残念、どうも上手く飛べなかった。二度目、惜しかった、何が原因なのかなって、僕が首をかしげていると、
『元ちゃん、その三角巾から出て、ホープ君に抱いてもらったら、塔の先端に爪が引っかかるように』って、リッちゃん
『ああ、なるほど、そうだよね』って、僕。僕の心は、ちっとも落ち着いていないのかも
『元ちゃん、大丈夫だよ。そんなに、焦らなくて』って、アッちゃんが言ってくれた。
『地上の揺れは、少し落ち着いたみたい。今、メカニックから』って、エナジーさん
『元ちゃん、ここの空気も少し落ち着いた気がする。深く深呼吸して見て、きっと地球に僕らの、気持ちが伝わっていると思う』って、アッちゃん
僕とホープ君は、三度目に挑戦する前に、アッちゃんが言ったように、深い深呼吸を何度か繰り返して、地球の今の空気を体の隅々まで行き届かせた。
そして、僕は地球に話しかけた。
『お願い、自滅しないで。あなたの上にいる人たちのほとんどんは、良い人たちです。二つの地球が誕生した時に、あなたの上に人間も、誕生したんだから、彼らの蝋燭の炎を消さないで、あなたの思いを壊そうとしている人間は、ほんの一握りの人達なんだから。見ていたでしょ、さっきボタンを押そうとした人を、止める人もいるから。止め方に問題があったかもしれないけれど、取りあえず今回は回避できたし、止めた人は、きっと苦しんでいると思う。えーっと、十分に、苦しんでいますよ。だって、さっきのスクリーンで、止めた人は、泣いていたよ。だから、地軸を治させて、元の位置に戻させて』って、
僕の言葉を重なるようにホープ君も
『お願い、僕のとうさん、かあさん、おじさん、レッドホイズンの、モンスター達の気持ちを分かってください。

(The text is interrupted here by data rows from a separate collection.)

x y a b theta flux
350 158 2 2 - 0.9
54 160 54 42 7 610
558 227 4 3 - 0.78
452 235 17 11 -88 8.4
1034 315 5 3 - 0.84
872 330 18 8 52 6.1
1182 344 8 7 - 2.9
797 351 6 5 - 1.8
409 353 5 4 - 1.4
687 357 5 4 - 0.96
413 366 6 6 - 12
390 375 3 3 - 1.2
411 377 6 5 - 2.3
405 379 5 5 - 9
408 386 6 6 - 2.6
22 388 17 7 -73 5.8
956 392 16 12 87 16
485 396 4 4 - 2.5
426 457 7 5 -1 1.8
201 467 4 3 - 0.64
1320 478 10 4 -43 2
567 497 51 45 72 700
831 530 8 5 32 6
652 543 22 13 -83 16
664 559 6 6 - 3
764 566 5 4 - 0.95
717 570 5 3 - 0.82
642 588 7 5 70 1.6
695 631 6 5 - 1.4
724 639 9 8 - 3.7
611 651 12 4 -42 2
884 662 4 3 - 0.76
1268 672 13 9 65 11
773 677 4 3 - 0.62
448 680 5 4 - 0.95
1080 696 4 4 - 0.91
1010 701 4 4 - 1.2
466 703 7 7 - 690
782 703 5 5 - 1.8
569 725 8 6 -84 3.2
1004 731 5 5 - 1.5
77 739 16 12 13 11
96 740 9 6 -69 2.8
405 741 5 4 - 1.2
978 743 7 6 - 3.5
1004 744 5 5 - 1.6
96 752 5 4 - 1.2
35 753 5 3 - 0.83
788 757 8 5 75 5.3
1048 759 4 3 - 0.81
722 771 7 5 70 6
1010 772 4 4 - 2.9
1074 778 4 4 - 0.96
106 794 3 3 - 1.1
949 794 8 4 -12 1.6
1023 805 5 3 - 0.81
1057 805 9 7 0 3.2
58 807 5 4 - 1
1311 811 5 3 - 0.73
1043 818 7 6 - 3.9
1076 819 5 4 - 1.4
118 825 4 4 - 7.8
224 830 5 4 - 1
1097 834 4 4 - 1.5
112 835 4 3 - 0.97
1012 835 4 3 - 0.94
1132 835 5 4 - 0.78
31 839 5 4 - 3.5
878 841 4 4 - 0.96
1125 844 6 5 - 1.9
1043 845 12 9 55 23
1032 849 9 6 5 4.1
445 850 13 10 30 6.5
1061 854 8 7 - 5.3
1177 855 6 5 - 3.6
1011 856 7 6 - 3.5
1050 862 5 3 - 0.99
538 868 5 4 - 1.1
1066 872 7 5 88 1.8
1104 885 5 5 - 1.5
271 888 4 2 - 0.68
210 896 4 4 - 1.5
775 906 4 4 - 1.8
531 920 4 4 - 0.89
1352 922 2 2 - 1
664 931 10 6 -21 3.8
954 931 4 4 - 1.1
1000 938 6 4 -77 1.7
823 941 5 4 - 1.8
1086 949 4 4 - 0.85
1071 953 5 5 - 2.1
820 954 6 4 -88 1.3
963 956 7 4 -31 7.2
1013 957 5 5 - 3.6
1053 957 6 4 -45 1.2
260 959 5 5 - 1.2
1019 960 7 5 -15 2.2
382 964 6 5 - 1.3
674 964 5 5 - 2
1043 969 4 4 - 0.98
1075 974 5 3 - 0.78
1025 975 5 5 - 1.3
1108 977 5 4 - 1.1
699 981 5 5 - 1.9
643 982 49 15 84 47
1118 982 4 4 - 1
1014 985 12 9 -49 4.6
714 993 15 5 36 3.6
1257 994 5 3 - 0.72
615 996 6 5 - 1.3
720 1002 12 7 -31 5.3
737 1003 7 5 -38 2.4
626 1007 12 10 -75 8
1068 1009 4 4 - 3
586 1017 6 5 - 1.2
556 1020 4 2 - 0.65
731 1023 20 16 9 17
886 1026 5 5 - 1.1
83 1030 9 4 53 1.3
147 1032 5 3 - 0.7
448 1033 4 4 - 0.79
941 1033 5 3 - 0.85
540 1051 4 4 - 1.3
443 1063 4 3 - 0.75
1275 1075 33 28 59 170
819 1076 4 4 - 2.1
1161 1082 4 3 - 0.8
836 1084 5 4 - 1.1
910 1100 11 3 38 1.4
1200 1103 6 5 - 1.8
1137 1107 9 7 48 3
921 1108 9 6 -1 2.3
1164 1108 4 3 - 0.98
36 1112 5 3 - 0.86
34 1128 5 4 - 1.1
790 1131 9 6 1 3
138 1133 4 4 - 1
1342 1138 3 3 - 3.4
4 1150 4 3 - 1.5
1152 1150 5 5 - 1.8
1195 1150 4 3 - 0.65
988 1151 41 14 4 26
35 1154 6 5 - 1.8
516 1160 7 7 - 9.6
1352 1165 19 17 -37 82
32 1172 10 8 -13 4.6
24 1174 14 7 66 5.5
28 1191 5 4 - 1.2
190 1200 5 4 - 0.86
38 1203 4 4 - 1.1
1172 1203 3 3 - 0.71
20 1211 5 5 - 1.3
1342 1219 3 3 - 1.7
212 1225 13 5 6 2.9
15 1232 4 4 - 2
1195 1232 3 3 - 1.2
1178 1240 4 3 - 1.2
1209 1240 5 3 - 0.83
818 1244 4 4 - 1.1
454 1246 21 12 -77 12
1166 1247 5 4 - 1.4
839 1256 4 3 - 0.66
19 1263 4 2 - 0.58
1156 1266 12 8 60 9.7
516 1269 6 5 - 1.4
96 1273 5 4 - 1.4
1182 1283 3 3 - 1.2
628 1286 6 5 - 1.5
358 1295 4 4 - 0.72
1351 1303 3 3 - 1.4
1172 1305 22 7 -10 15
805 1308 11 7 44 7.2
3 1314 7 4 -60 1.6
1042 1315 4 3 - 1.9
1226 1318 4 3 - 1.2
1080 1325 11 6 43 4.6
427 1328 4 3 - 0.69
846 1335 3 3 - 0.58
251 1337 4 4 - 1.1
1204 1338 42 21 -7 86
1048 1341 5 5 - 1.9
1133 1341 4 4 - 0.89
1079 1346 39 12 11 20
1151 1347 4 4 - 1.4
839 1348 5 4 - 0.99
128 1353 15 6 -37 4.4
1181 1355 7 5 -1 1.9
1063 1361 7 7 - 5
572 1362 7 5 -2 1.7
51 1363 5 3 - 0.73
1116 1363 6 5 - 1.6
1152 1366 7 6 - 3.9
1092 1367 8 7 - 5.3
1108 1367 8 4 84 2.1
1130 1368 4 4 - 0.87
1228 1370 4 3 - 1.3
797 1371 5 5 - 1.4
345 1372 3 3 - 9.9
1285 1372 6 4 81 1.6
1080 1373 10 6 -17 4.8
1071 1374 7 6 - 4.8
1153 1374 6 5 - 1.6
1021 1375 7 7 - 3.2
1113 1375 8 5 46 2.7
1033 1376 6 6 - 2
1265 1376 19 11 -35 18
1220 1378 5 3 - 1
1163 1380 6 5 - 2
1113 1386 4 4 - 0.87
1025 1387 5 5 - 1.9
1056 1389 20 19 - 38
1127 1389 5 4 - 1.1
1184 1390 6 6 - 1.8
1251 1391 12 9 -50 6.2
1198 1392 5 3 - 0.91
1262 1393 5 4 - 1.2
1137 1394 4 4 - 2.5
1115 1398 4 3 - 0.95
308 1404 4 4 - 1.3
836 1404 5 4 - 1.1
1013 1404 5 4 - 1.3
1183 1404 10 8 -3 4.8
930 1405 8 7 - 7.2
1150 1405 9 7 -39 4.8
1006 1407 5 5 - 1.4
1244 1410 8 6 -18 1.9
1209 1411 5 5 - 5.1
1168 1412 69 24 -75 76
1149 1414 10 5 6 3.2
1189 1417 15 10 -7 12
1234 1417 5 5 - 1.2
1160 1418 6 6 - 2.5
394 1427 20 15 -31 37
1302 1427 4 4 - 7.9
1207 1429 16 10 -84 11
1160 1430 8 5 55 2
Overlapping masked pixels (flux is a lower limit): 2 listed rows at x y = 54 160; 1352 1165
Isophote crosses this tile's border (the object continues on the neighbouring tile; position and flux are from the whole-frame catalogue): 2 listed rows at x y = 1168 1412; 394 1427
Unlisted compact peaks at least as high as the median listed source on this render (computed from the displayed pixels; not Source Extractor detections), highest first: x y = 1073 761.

お願いします』って、
『お願い、地球さん、みんなの蝋燭の炎を消さないで。そして、地球さんの蝋燭の炎も』って、愛ちゃんが
『みんなで、平和を創っていくから、自滅しないで』って、空君
『僕らは、天界に帰るけれど、地上の住民には、地球しかないんです。地上に人間だって、本当は平和を望んでいるんです』って、アッちゃん
『暴走する人間や国があっても、我慢する人間や国もあるんです。悔しい気持ちをじっと堪えて、平和を望んでいるんです。だから、壊れないで』って、リッちゃん
『あなたの上には、二つの地球の上には、多くの命が、数知れない無数の命が、だから・・・自滅しないで』って、エナジーさん
僕らの願いを聞いてもらえるかどうかは、分からないけれど、少しづつ揺れは落ち着いてきている。